Circuit design text data
-=-=-=-=-
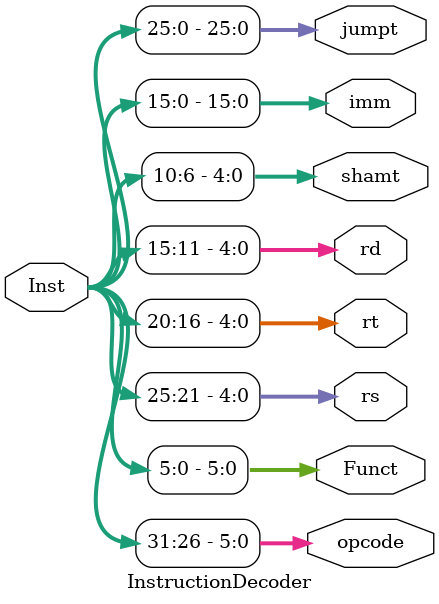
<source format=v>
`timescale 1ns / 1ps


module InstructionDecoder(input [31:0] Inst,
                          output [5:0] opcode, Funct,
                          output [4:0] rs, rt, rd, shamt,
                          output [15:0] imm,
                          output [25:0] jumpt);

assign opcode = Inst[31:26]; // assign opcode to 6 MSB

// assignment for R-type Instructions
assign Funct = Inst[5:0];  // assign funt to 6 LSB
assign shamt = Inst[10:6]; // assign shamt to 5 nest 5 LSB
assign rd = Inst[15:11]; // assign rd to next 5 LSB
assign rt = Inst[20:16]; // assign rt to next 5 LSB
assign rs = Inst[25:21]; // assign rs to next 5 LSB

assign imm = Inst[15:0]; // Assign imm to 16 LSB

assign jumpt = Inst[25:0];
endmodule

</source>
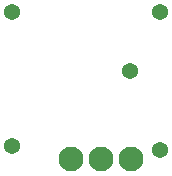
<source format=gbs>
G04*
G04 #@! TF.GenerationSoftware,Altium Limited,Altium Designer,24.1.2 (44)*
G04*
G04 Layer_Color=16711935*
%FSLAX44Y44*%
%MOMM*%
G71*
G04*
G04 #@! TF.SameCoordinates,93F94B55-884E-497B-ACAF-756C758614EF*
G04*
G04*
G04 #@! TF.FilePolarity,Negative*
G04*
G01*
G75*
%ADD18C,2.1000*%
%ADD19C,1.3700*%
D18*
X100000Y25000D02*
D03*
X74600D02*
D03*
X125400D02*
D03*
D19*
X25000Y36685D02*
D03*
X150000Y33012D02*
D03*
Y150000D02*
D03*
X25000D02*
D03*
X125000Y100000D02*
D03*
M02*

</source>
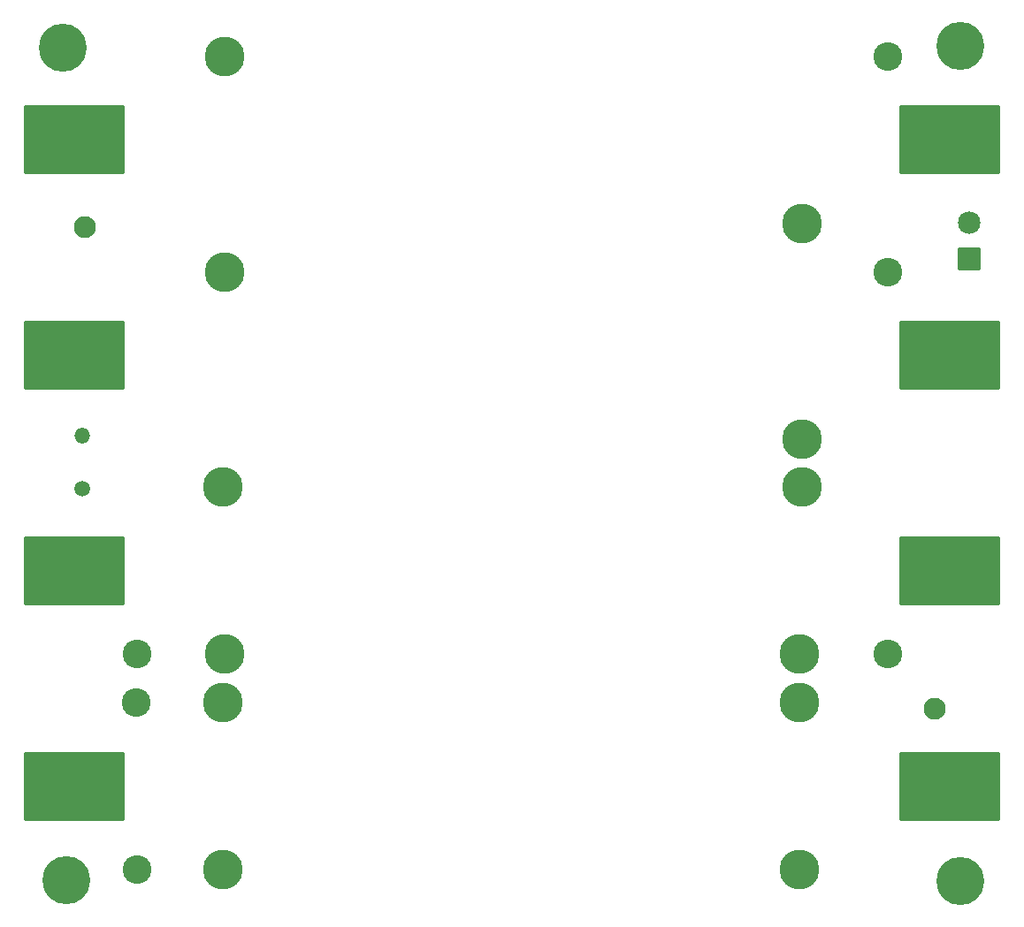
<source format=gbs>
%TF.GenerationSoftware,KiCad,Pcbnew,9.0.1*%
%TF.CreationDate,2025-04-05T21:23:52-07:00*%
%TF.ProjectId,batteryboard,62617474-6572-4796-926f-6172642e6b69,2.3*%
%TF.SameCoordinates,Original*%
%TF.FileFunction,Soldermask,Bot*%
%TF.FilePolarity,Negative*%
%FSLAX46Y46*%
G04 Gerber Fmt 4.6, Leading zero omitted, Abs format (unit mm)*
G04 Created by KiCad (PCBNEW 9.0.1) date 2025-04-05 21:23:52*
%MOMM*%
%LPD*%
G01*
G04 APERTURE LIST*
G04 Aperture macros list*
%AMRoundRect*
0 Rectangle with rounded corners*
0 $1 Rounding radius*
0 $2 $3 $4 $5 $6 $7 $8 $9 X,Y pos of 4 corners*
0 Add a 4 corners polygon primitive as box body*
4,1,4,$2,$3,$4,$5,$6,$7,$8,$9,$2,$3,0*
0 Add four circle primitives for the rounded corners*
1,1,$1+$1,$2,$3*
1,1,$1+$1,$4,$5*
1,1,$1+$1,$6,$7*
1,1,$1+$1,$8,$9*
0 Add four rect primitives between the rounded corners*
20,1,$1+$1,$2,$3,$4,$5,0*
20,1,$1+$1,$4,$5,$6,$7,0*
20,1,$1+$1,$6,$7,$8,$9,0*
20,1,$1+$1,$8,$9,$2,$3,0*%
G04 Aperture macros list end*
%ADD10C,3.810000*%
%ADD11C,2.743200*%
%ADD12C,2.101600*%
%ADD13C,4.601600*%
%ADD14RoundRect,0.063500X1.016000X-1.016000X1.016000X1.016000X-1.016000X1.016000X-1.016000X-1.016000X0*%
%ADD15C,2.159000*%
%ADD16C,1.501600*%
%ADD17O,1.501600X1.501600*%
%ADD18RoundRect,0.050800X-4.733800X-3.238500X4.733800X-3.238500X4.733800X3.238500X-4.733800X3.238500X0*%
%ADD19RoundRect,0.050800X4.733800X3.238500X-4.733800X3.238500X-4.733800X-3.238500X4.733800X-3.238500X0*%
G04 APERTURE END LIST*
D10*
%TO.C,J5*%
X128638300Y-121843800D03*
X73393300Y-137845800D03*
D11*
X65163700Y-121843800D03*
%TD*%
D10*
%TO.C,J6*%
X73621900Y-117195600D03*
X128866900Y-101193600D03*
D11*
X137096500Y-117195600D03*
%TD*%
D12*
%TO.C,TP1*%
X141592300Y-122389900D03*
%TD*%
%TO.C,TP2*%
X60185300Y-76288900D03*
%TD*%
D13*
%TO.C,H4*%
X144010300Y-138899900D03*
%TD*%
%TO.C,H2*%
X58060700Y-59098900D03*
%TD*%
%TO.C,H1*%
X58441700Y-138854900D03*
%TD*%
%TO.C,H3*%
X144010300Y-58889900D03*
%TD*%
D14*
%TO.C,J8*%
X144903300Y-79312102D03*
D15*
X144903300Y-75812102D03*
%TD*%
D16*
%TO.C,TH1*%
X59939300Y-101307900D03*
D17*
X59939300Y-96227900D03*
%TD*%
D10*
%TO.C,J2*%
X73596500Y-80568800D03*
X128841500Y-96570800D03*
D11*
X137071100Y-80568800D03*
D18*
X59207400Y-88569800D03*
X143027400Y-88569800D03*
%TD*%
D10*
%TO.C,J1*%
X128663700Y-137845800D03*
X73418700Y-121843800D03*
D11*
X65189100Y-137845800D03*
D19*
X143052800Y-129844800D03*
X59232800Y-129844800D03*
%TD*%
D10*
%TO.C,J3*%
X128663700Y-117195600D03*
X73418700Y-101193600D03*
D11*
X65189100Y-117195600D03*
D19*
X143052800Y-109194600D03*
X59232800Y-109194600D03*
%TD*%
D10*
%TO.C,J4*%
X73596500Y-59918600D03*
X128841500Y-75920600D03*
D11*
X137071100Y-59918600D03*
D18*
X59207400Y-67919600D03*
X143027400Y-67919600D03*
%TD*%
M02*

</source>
-=-=-=-=-
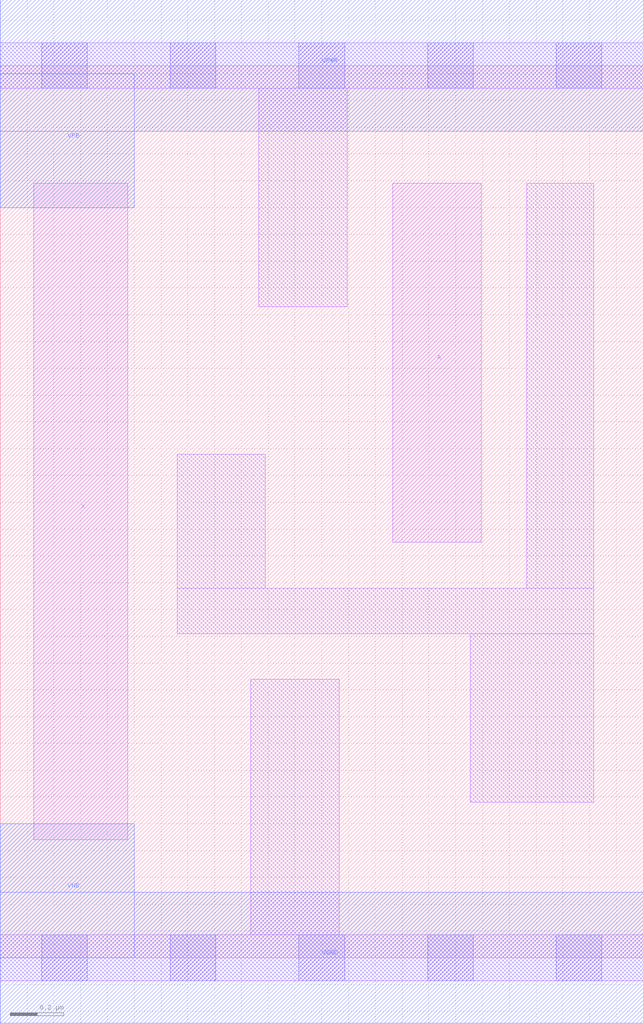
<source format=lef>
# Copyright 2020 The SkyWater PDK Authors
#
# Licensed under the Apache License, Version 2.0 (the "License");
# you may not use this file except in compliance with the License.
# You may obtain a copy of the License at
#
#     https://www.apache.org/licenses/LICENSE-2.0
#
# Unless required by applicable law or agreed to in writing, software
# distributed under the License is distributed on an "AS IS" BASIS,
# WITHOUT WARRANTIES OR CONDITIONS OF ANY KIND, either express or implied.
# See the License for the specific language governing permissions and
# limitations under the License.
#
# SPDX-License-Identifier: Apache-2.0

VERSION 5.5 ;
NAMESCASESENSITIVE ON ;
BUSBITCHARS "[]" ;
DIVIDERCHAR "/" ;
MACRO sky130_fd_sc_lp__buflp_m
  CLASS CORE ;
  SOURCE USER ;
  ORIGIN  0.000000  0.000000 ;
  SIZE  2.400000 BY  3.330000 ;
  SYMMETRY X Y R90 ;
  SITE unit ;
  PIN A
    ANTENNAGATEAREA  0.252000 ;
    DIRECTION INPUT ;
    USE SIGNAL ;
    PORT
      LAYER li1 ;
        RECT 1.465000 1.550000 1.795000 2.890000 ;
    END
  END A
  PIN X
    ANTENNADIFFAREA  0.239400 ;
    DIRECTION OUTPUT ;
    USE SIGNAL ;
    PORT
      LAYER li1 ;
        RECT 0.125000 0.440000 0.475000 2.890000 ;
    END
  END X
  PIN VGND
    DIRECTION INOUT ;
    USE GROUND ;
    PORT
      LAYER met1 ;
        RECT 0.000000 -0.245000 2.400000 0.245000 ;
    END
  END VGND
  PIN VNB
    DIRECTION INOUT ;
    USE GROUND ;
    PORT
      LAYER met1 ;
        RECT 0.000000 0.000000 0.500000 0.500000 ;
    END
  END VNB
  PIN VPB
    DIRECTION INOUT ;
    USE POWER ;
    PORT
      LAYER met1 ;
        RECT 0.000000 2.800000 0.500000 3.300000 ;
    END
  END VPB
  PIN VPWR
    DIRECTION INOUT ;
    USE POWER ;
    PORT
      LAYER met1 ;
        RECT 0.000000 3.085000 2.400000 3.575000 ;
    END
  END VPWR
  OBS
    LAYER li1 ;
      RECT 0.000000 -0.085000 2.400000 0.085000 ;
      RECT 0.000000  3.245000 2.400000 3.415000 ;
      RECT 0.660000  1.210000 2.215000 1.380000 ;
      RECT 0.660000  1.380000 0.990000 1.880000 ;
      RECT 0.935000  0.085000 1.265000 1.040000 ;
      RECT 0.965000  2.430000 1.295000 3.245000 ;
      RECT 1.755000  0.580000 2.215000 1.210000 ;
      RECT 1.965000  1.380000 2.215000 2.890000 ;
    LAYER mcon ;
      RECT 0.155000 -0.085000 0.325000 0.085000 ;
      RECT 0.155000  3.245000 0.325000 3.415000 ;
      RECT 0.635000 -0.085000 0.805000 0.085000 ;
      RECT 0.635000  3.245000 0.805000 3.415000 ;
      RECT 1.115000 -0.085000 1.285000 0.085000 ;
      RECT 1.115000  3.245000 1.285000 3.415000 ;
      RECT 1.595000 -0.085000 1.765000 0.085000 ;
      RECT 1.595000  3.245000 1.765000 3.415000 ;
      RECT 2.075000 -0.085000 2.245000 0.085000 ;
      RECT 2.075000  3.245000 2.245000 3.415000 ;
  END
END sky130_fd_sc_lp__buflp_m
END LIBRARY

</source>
-=-=-=-=-
— Problem description —
Of the lines in the data, report each one containing the string "unit".

— Response to the task —
G04 Gerber Fmt 4.6, Leading zero omitted, Abs format (unit mm)*
  SITE unit ;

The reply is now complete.